● **Stored data entries**
◆ ◆ ◆

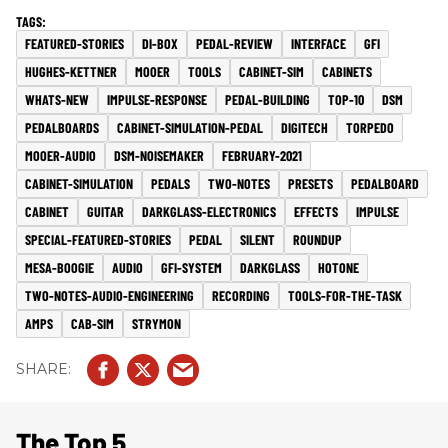
FEATURED-STORIES
DI-BOX
PEDAL-REVIEW
INTERFACE
GFI
HUGHES-KETTNER
MOOER
TOOLS
CABINET-SIM
CABINETS
WHATS-NEW
IMPULSE-RESPONSE
PEDAL-BUILDING
TOP-10
DSM
PEDALBOARDS
CABINET-SIMULATION-PEDAL
DIGITECH
TORPEDO
MOOER-AUDIO
DSM-NOISEMAKER
FEBRUARY-2021
CABINET-SIMULATION
PEDALS
TWO-NOTES
PRESETS
PEDALBOARD
CABINET
GUITAR
DARKGLASS-ELECTRONICS
EFFECTS
IMPULSE
SPECIAL-FEATURED-STORIES
PEDAL
SILENT
ROUNDUP
MESA-BOOGIE
AUDIO
GFI-SYSTEM
DARKGLASS
HOTONE
TWO-NOTES-AUDIO-ENGINEERING
RECORDING
TOOLS-FOR-THE-TASK
AMPS
CAB-SIM
STRYMON
The Top 5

◆ ◆ ◆

● **Job**
Each line of the records that contains the string "SIMULATION" must be copied.

● **Task result**
CABINET-SIMULATION-PEDAL
CABINET-SIMULATION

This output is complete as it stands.